When the owners of the Empire State Building decided to blanket its towering facade this year with thousands of insulating windows, they were only partly interested in saving energy.

They also needed tenants.

After 78 years, Manhattan's signature office building had lost its sheen as one of the city's most desirable places to work. To get it back, the owners did what an increasing number of property owners have done -- they went green, shelling out $120 million on a variety of environmental improvements, a move would have been considered a huge gamble a few years ago.

Buildings that define city skylines across the country, some national icons, are catching up to the sleek new structures designed with efficiency in mind, as property owners and managers become convinced that a greener building now makes financial sense.

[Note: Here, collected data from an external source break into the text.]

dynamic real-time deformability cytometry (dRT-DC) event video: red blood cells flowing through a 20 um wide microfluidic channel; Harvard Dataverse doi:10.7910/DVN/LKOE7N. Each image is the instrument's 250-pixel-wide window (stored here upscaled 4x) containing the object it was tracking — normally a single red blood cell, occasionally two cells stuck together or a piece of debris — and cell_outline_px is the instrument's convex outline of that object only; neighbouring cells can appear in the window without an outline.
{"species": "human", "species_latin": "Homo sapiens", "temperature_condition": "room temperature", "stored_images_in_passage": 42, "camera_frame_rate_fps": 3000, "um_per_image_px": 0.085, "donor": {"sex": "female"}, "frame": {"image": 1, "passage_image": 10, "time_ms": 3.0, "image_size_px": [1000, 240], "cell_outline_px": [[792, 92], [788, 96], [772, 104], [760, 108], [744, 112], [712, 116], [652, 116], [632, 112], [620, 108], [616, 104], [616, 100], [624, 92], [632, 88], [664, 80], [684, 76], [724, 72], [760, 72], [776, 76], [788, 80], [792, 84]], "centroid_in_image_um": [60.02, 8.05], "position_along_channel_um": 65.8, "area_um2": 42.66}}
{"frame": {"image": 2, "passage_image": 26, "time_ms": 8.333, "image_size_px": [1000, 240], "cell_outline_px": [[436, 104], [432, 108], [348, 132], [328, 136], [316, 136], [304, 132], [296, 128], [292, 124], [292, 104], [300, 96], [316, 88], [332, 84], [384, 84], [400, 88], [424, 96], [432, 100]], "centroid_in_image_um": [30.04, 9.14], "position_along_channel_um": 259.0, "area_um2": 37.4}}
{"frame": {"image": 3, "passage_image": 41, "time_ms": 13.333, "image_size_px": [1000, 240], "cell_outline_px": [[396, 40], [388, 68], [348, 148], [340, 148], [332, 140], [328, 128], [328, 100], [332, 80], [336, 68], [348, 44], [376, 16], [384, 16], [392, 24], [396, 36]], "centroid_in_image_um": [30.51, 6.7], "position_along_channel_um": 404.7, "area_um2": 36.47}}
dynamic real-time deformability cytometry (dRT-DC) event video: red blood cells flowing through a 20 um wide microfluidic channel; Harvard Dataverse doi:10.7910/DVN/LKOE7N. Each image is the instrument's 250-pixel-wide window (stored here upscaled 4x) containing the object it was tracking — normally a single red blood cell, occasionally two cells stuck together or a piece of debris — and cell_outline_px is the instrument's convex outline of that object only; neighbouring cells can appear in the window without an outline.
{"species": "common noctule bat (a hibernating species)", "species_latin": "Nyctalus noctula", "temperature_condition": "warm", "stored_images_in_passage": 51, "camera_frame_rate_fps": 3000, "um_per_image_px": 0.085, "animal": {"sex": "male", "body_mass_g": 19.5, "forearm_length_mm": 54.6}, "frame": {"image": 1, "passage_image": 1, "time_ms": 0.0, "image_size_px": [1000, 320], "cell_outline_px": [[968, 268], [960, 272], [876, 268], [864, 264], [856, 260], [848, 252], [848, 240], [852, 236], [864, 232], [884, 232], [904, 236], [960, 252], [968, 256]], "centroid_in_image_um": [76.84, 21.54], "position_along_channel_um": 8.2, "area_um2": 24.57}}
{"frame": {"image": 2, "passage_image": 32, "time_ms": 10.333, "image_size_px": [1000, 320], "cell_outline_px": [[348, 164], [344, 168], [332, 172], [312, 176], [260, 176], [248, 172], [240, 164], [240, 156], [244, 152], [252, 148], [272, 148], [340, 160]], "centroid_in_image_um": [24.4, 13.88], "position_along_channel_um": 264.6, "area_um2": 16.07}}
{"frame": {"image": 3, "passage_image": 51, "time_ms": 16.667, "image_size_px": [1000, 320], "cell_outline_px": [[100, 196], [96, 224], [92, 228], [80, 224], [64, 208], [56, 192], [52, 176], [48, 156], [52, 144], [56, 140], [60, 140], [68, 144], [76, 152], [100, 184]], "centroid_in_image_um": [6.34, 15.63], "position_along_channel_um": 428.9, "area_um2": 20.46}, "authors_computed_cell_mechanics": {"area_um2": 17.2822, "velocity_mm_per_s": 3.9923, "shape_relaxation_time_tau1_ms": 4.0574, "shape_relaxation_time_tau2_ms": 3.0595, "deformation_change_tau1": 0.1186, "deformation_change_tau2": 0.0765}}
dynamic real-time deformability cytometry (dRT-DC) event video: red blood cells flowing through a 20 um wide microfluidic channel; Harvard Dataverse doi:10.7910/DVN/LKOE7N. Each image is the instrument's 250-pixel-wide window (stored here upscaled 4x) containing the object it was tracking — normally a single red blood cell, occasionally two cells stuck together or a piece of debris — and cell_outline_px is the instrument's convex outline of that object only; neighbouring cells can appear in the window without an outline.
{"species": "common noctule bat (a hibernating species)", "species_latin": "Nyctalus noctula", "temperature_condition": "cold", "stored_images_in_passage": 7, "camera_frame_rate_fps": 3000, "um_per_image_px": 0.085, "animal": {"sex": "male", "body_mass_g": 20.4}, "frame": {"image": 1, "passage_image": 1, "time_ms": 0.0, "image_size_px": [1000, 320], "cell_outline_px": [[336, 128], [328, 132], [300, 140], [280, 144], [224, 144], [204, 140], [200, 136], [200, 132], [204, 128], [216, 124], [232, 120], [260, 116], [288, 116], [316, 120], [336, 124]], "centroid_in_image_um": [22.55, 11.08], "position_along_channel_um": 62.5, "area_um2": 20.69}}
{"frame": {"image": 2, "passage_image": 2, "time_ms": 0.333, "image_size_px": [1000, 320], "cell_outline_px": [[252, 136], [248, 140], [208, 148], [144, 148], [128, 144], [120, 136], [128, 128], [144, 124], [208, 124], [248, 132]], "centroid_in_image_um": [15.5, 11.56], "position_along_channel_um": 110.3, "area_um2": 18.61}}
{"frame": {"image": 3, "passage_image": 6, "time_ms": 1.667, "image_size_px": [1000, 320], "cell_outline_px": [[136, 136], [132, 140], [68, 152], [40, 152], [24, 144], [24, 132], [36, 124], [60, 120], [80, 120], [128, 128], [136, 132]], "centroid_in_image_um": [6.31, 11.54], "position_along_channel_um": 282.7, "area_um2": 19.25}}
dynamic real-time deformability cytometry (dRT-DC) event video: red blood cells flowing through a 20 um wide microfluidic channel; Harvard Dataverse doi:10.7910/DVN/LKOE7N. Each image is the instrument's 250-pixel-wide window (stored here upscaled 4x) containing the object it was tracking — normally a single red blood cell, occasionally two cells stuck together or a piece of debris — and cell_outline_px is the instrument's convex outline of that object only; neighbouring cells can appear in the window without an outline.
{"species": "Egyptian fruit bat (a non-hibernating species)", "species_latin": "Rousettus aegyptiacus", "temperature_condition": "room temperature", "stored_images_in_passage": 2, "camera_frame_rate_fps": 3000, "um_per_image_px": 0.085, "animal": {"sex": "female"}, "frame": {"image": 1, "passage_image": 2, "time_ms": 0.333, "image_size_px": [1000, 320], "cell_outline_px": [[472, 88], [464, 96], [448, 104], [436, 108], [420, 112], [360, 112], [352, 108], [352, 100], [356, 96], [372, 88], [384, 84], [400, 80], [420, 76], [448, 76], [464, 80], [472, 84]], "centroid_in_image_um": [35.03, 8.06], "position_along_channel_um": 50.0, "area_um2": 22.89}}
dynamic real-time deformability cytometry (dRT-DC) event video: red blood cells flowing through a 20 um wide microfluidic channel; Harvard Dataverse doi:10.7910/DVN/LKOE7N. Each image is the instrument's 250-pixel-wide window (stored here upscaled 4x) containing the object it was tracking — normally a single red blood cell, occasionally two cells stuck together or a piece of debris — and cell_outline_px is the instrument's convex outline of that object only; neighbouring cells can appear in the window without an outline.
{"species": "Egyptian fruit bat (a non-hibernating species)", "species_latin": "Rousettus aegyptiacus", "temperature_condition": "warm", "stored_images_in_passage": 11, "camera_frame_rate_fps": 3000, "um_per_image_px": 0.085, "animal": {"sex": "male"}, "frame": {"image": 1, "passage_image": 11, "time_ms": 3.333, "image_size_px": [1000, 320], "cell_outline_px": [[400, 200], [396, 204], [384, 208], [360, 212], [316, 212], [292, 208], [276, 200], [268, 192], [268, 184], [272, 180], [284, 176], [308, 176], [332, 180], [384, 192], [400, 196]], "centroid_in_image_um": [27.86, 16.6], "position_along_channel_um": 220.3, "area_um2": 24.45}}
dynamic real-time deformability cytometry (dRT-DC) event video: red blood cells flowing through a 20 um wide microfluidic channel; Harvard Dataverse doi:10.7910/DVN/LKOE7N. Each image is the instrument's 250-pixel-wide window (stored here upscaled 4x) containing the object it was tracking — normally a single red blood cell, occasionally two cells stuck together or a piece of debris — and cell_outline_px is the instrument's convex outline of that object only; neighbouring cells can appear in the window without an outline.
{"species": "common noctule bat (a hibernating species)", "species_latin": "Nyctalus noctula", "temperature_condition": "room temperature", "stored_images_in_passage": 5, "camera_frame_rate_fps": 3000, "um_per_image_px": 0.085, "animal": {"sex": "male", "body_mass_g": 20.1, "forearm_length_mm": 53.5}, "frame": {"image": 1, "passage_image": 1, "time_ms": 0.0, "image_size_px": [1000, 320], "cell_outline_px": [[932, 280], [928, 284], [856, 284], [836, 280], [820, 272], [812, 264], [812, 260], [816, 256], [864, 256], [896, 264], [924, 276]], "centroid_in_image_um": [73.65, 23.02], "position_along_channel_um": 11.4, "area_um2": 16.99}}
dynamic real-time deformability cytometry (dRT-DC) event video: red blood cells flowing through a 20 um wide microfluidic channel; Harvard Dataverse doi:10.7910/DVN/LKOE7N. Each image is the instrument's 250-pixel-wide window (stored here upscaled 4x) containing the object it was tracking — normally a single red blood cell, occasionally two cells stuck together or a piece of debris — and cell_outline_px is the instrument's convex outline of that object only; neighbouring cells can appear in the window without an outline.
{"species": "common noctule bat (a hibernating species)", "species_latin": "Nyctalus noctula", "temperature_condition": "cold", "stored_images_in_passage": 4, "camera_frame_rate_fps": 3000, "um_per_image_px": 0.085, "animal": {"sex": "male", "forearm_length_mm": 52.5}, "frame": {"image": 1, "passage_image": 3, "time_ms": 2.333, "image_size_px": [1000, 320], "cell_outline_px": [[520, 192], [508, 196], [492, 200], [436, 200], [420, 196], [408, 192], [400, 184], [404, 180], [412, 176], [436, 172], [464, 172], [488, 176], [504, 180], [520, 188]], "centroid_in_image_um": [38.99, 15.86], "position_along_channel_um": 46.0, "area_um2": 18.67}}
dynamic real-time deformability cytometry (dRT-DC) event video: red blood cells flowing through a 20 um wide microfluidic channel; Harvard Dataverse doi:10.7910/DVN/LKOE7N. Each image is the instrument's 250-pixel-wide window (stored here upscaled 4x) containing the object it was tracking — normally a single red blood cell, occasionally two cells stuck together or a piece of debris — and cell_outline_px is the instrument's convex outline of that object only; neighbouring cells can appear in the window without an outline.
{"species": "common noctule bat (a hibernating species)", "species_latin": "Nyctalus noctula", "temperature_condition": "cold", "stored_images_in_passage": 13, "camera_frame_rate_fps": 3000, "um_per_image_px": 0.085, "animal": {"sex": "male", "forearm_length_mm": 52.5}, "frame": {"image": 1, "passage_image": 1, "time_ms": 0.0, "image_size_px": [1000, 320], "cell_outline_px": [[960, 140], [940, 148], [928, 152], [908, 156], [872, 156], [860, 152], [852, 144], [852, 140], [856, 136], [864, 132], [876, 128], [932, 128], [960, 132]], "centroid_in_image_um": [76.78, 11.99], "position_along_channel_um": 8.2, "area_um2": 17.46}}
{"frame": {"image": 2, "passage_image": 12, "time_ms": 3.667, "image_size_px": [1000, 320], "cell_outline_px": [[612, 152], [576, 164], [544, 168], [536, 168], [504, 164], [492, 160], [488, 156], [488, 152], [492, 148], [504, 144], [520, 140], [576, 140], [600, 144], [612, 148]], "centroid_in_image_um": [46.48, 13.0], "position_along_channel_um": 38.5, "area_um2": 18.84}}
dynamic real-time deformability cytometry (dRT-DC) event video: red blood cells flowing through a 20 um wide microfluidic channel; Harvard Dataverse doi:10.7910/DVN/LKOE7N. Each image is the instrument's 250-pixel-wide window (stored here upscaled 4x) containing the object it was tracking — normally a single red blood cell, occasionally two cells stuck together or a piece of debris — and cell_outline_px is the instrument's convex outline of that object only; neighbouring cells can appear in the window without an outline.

That's because in recent years environmental retrofits have begun to pay off for owners and tenants alike. Higher-profile companies are seeking out more efficient office space, and new technology at older buildings has started to translate into higher property values, leases and occupancy rates.

"In a good market, we're going to get the best rents for the best tenants," said Anthony E. Malkin, who leads a real estate group that owns the Empire State Building. "In a bad market like we have now, we're going to get tenants when other buildings won't."

Renovation specialists across the country have been plugging porous walls in numerous old buildings, adding high-tech water systems and using recycled material in carpets and tile.

One of them is the Christman Building in Lansing, Mich., an 81-year-old Elizabethan Revival office that's listed on the National Register of Historic Places. While repairing the limestone exterior and preserving unique details like the mica light fixtures, the building's owners spent $8.5 million to add water-efficient plumbing and increase the amount of natural light. They also capped the building with a reflective "cool" roof.

Chicago's Sears Tower, which is going to be renamed the Willis Tower later this year, announced late last month that it will embark on a five-year, $350 million green renovation. The 110-story, staggered skyscraper, which turned 36 this year, will crown its rooftops with solar panels, wind turbines and up to 35,000 square feet of sunlight-absorbing gardens.